The Class of 2027 is Kevin Harvick, Jeff Burton, and Larry Phillips. The voting panel also tabbed Lesa France Kennedy, of the sport's founding family, for the 2027 Landmark Award for Outstanding Contributions to NASCAR. All four will be enshrined Friday, January 22, 2027, at the NASCAR Hall of Fame and Charlotte Convention Center.
Let me start with Harvick, because the voters did. On the ballot for the first time since his 2023 retirement, he pulled 92 percent of the Modern Era vote. Twenty-four years in the Cup Series. Sixty wins, 11th all-time. A 2014 championship in his debut season with Stewart-Haas Racing, sealed with back-to-back must-win drives at Martinsville and Phoenix in the first year of the elimination Playoff. And before all of it, the hardest assignment in the sport's history: in 2001, a kid pressed into the No. 29 Richard Childress Racing Chevrolet after the death of Dale Earnhardt in the Daytona 500. Harvick won in his third start in that car, beating Jeff Gordon by 0.006 seconds at EchoPark Speedway in Atlanta. He'd later win the 2007 Daytona 500 by 0.020 seconds over Mark Martin as Clint Bowyer slid across the line on his roof. Harvick also won 47 times in the O'Reilly Series, third all-time, with two championships.
"When you start this journey as a kid to go to start racing go-karts and go to your local short track… I was fortunate to be able to go through all the NASCAR ranks," Harvick said after learning of his election.

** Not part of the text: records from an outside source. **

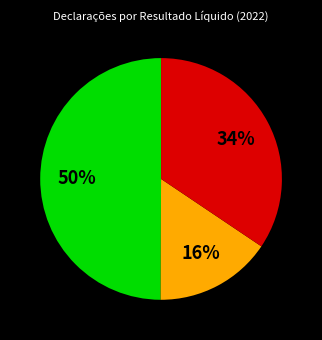

To the nearest percent, what is the difference between the largest and smallest slice percentages?

34%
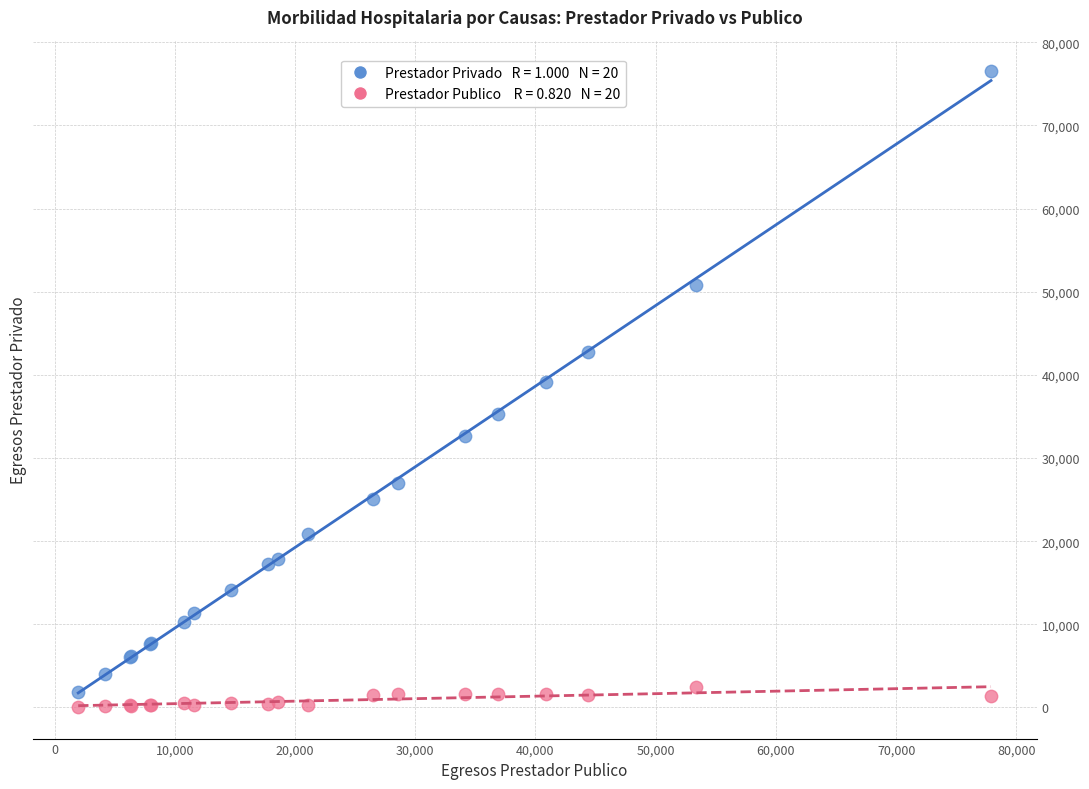

Across all series, what Y value is closest to 38283?

39179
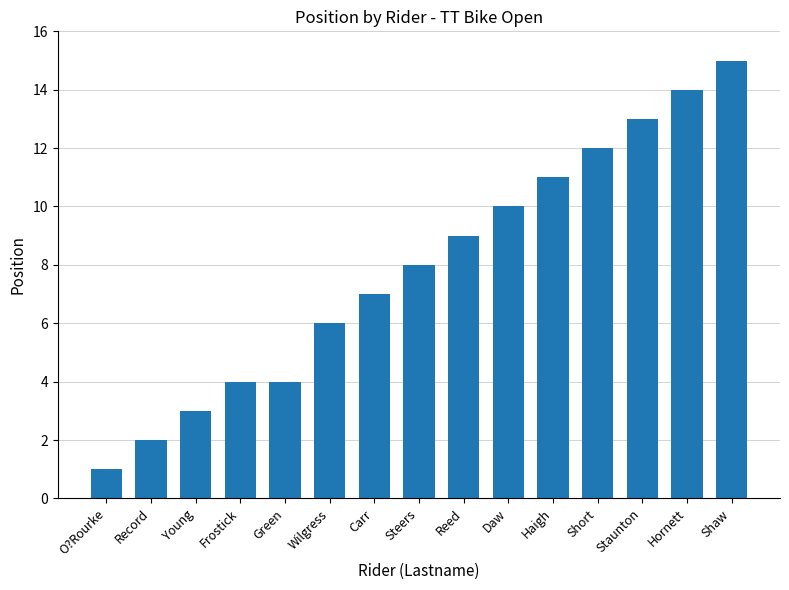

At which category does the chart reach its peak across all series?

Shaw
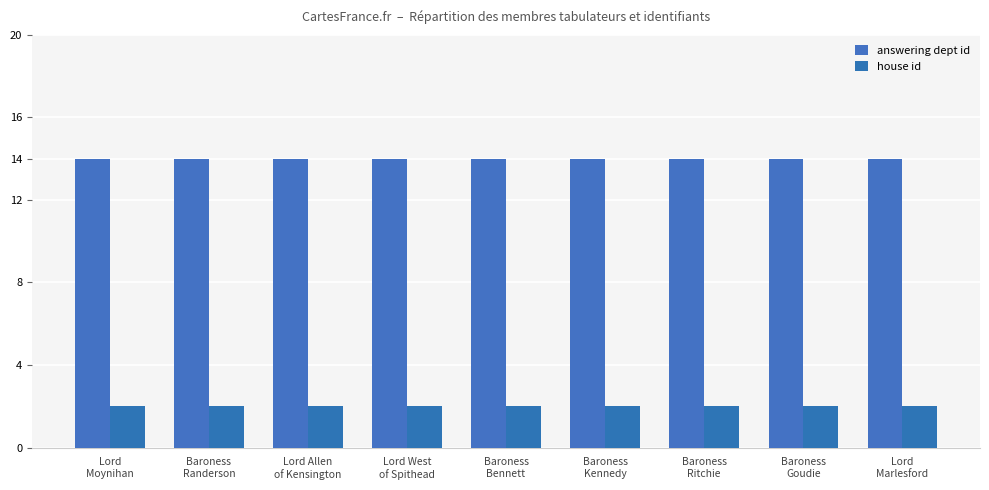

What is the spread (max minus min) of values at Baroness
Goudie?

12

Jeff Burton goes in on the strength of a 21-year Cup career — 21 wins, 134 top-fives and 254 top-10s across 695 starts — but Charlotte fans will remember the Crown Jewels. Two of his biggest came right here: the 1999 and 2001 Coca-Cola 600s. Burton was the 1994 Rookie of the Year, won 27 times in the O'Reilly Series, and earned the nickname "Mayor of the Garage" for years of advocacy on driver safety, work he carried into his role directing the Drivers Advisory Council from 2022 through 2025. These days he's in the NBC Sports booth. He was named on 32 percent of Modern Era ballots, edging Neil Bonnett, Randy Dorton and Greg Biffle. Burton said he was on the golf course when the call came.
The third name is the one casual fans won't know — and that's the point of the Pioneer ballot. Larry Phillips, a Springfield, Missouri short-track legend who died in 2004, was the only five-time national champion of NASCAR's Weekly Racing Series, winning titles in 1989, 1991, 1992, 1995 and 1996. He was named on 38 percent of Pioneer ballots.
"His accomplishments are incredible," NASCAR Vice Chairman Mike Helton said. "I can't even begin to imagine all the drivers that aspired to race with him and then wanted to be like him. That's what NASCAR's all about."
Kennedy's Landmark Award honors the executive who has done as much to shape where this sport races as anyone. As Executive Vice Chair of NASCAR, she led the revitalization of Phoenix Raceway, spearheaded the Daytona Rising project, and was at the forefront of building Kansas Speedway. "She has done so many things behind the scenes that we all benefit from today," Helton said, "and she's not done yet."
Three drivers, one executive, one founding family. They'll all be back in uptown in January — a few blocks from where the votes were counted — to make it official.